Exercise
Copy out the lines below that hold the word "associated".

[[ Records shown open ]]

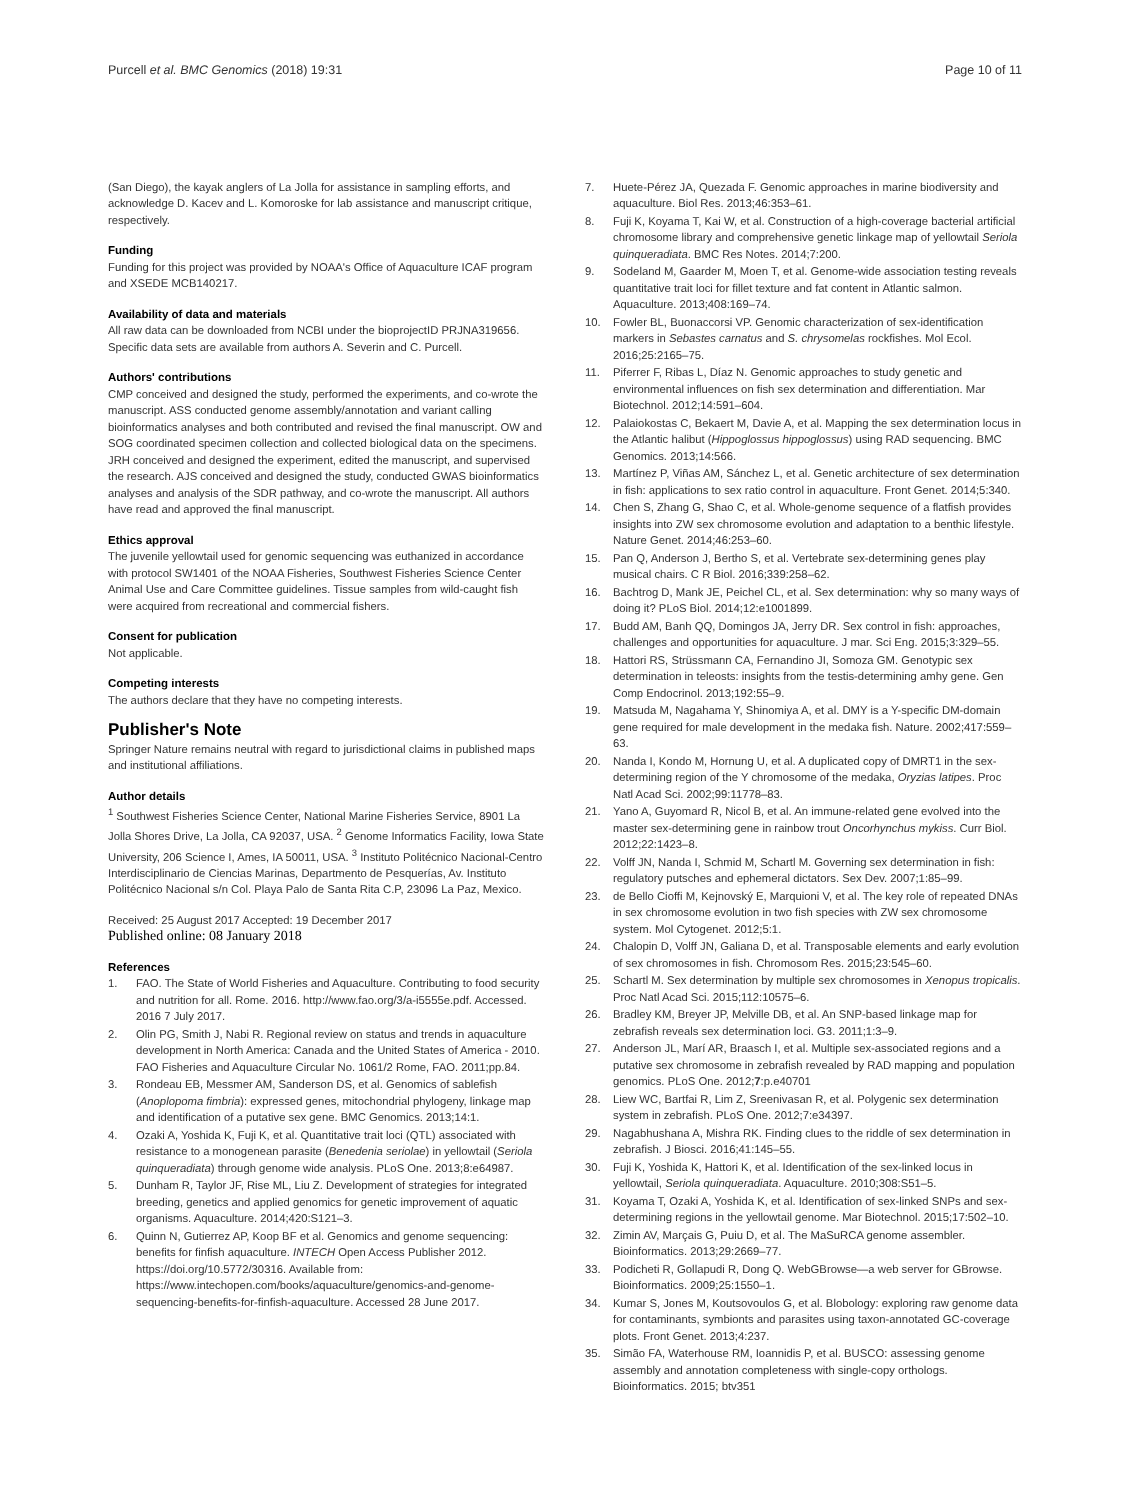Purcell et al. BMC Genomics (2018) 19:31 Page 10 of 11
(San Diego), the kayak anglers of La Jolla for assistance in sampling efforts, and acknowledge D. Kacev and L. Komoroske for lab assistance and manuscript critique, respectively.
Funding
Funding for this project was provided by NOAA's Office of Aquaculture ICAF program and XSEDE MCB140217.
Availability of data and materials
All raw data can be downloaded from NCBI under the bioprojectID PRJNA319656. Specific data sets are available from authors A. Severin and C. Purcell.
Authors' contributions
CMP conceived and designed the study, performed the experiments, and co-wrote the manuscript. ASS conducted genome assembly/annotation and variant calling bioinformatics analyses and both contributed and revised the final manuscript. OW and SOG coordinated specimen collection and collected biological data on the specimens. JRH conceived and designed the experiment, edited the manuscript, and supervised the research. AJS conceived and designed the study, conducted GWAS bioinformatics analyses and analysis of the SDR pathway, and co-wrote the manuscript. All authors have read and approved the final manuscript.
Ethics approval
The juvenile yellowtail used for genomic sequencing was euthanized in accordance with protocol SW1401 of the NOAA Fisheries, Southwest Fisheries Science Center Animal Use and Care Committee guidelines. Tissue samples from wild-caught fish were acquired from recreational and commercial fishers.
Consent for publication
Not applicable.
Competing interests
The authors declare that they have no competing interests.
Publisher's Note
Springer Nature remains neutral with regard to jurisdictional claims in published maps and institutional affiliations.
Author details
<sup>1</sup> Southwest Fisheries Science Center, National Marine Fisheries Service, 8901 La Jolla Shores Drive, La Jolla, CA 92037, USA. <sup>2</sup> Genome Informatics Facility, Iowa State University, 206 Science I, Ames, IA 50011, USA. <sup>3</sup> Instituto Politécnico Nacional-Centro Interdisciplinario de Ciencias Marinas, Departmento de Pesquerías, Av. Instituto Politécnico Nacional s/n Col. Playa Palo de Santa Rita C.P, 23096 La Paz, Mexico.
Received: 25 August 2017 Accepted: 19 December 2017
Published online: 08 January 2018
References
1. FAO. The State of World Fisheries and Aquaculture. Contributing to food security and nutrition for all. Rome. 2016. http://www.fao.org/3/a-i5555e.pdf. Accessed. 2016 7 July 2017.
2. Olin PG, Smith J, Nabi R. Regional review on status and trends in aquaculture development in North America: Canada and the United States of America - 2010. FAO Fisheries and Aquaculture Circular No. 1061/2 Rome, FAO. 2011;pp.84.
3. Rondeau EB, Messmer AM, Sanderson DS, et al. Genomics of sablefish (Anoplopoma fimbria): expressed genes, mitochondrial phylogeny, linkage map and identification of a putative sex gene. BMC Genomics. 2013;14:1.
4. Ozaki A, Yoshida K, Fuji K, et al. Quantitative trait loci (QTL) associated with resistance to a monogenean parasite (Benedenia seriolae) in yellowtail (Seriola quinqueradiata) through genome wide analysis. PLoS One. 2013;8:e64987.
5. Dunham R, Taylor JF, Rise ML, Liu Z. Development of strategies for integrated breeding, genetics and applied genomics for genetic improvement of aquatic organisms. Aquaculture. 2014;420:S121–3.
6. Quinn N, Gutierrez AP, Koop BF et al. Genomics and genome sequencing: benefits for finfish aquaculture. INTECH Open Access Publisher 2012. https://doi.org/10.5772/30316. Available from: https://www.intechopen.com/books/aquaculture/genomics-and-genome-sequencing-benefits-for-finfish-aquaculture. Accessed 28 June 2017.
7. Huete-Pérez JA, Quezada F. Genomic approaches in marine biodiversity and aquaculture. Biol Res. 2013;46:353–61.
8. Fuji K, Koyama T, Kai W, et al. Construction of a high-coverage bacterial artificial chromosome library and comprehensive genetic linkage map of yellowtail Seriola quinqueradiata. BMC Res Notes. 2014;7:200.
9. Sodeland M, Gaarder M, Moen T, et al. Genome-wide association testing reveals quantitative trait loci for fillet texture and fat content in Atlantic salmon. Aquaculture. 2013;408:169–74.
10. Fowler BL, Buonaccorsi VP. Genomic characterization of sex-identification markers in Sebastes carnatus and S. chrysomelas rockfishes. Mol Ecol. 2016;25:2165–75.
11. Piferrer F, Ribas L, Díaz N. Genomic approaches to study genetic and environmental influences on fish sex determination and differentiation. Mar Biotechnol. 2012;14:591–604.
12. Palaiokostas C, Bekaert M, Davie A, et al. Mapping the sex determination locus in the Atlantic halibut (Hippoglossus hippoglossus) using RAD sequencing. BMC Genomics. 2013;14:566.
13. Martínez P, Viñas AM, Sánchez L, et al. Genetic architecture of sex determination in fish: applications to sex ratio control in aquaculture. Front Genet. 2014;5:340.
14. Chen S, Zhang G, Shao C, et al. Whole-genome sequence of a flatfish provides insights into ZW sex chromosome evolution and adaptation to a benthic lifestyle. Nature Genet. 2014;46:253–60.
15. Pan Q, Anderson J, Bertho S, et al. Vertebrate sex-determining genes play musical chairs. C R Biol. 2016;339:258–62.
16. Bachtrog D, Mank JE, Peichel CL, et al. Sex determination: why so many ways of doing it? PLoS Biol. 2014;12:e1001899.
17. Budd AM, Banh QQ, Domingos JA, Jerry DR. Sex control in fish: approaches, challenges and opportunities for aquaculture. J mar. Sci Eng. 2015;3:329–55.
18. Hattori RS, Strüssmann CA, Fernandino JI, Somoza GM. Genotypic sex determination in teleosts: insights from the testis-determining amhy gene. Gen Comp Endocrinol. 2013;192:55–9.
19. Matsuda M, Nagahama Y, Shinomiya A, et al. DMY is a Y-specific DM-domain gene required for male development in the medaka fish. Nature. 2002;417:559–63.
20. Nanda I, Kondo M, Hornung U, et al. A duplicated copy of DMRT1 in the sex-determining region of the Y chromosome of the medaka, Oryzias latipes. Proc Natl Acad Sci. 2002;99:11778–83.
21. Yano A, Guyomard R, Nicol B, et al. An immune-related gene evolved into the master sex-determining gene in rainbow trout Oncorhynchus mykiss. Curr Biol. 2012;22:1423–8.
22. Volff JN, Nanda I, Schmid M, Schartl M. Governing sex determination in fish: regulatory putsches and ephemeral dictators. Sex Dev. 2007;1:85–99.
23. de Bello Cioffi M, Kejnovský E, Marquioni V, et al. The key role of repeated DNAs in sex chromosome evolution in two fish species with ZW sex chromosome system. Mol Cytogenet. 2012;5:1.
24. Chalopin D, Volff JN, Galiana D, et al. Transposable elements and early evolution of sex chromosomes in fish. Chromosom Res. 2015;23:545–60.
25. Schartl M. Sex determination by multiple sex chromosomes in Xenopus tropicalis. Proc Natl Acad Sci. 2015;112:10575–6.
26. Bradley KM, Breyer JP, Melville DB, et al. An SNP-based linkage map for zebrafish reveals sex determination loci. G3. 2011;1:3–9.
27. Anderson JL, Marí AR, Braasch I, et al. Multiple sex-associated regions and a putative sex chromosome in zebrafish revealed by RAD mapping and population genomics. PLoS One. 2012;7:p.e40701
28. Liew WC, Bartfai R, Lim Z, Sreenivasan R, et al. Polygenic sex determination system in zebrafish. PLoS One. 2012;7:e34397.
29. Nagabhushana A, Mishra RK. Finding clues to the riddle of sex determination in zebrafish. J Biosci. 2016;41:145–55.
30. Fuji K, Yoshida K, Hattori K, et al. Identification of the sex-linked locus in yellowtail, Seriola quinqueradiata. Aquaculture. 2010;308:S51–5.
31. Koyama T, Ozaki A, Yoshida K, et al. Identification of sex-linked SNPs and sex-determining regions in the yellowtail genome. Mar Biotechnol. 2015;17:502–10.
32. Zimin AV, Marçais G, Puiu D, et al. The MaSuRCA genome assembler. Bioinformatics. 2013;29:2669–77.
33. Podicheti R, Gollapudi R, Dong Q. WebGBrowse—a web server for GBrowse. Bioinformatics. 2009;25:1550–1.
34. Kumar S, Jones M, Koutsovoulos G, et al. Blobology: exploring raw genome data for contaminants, symbionts and parasites using taxon-annotated GC-coverage plots. Front Genet. 2013;4:237.
35. Simão FA, Waterhouse RM, Ioannidis P, et al. BUSCO: assessing genome assembly and annotation completeness with single-copy orthologs. Bioinformatics. 2015; btv351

[[ Records shown closed ]]

Output of the exercise
4. Ozaki A, Yoshida K, Fuji K, et al. Quantitative trait loci (QTL) associated with resistance to a monogenean parasite (Benedenia seriolae) in yellowtail (Seriola quinqueradiata) through genome wide analysis. PLoS One. 2013;8:e64987.
27. Anderson JL, Marí AR, Braasch I, et al. Multiple sex-associated regions and a putative sex chromosome in zebrafish revealed by RAD mapping and population genomics. PLoS One. 2012;7:p.e40701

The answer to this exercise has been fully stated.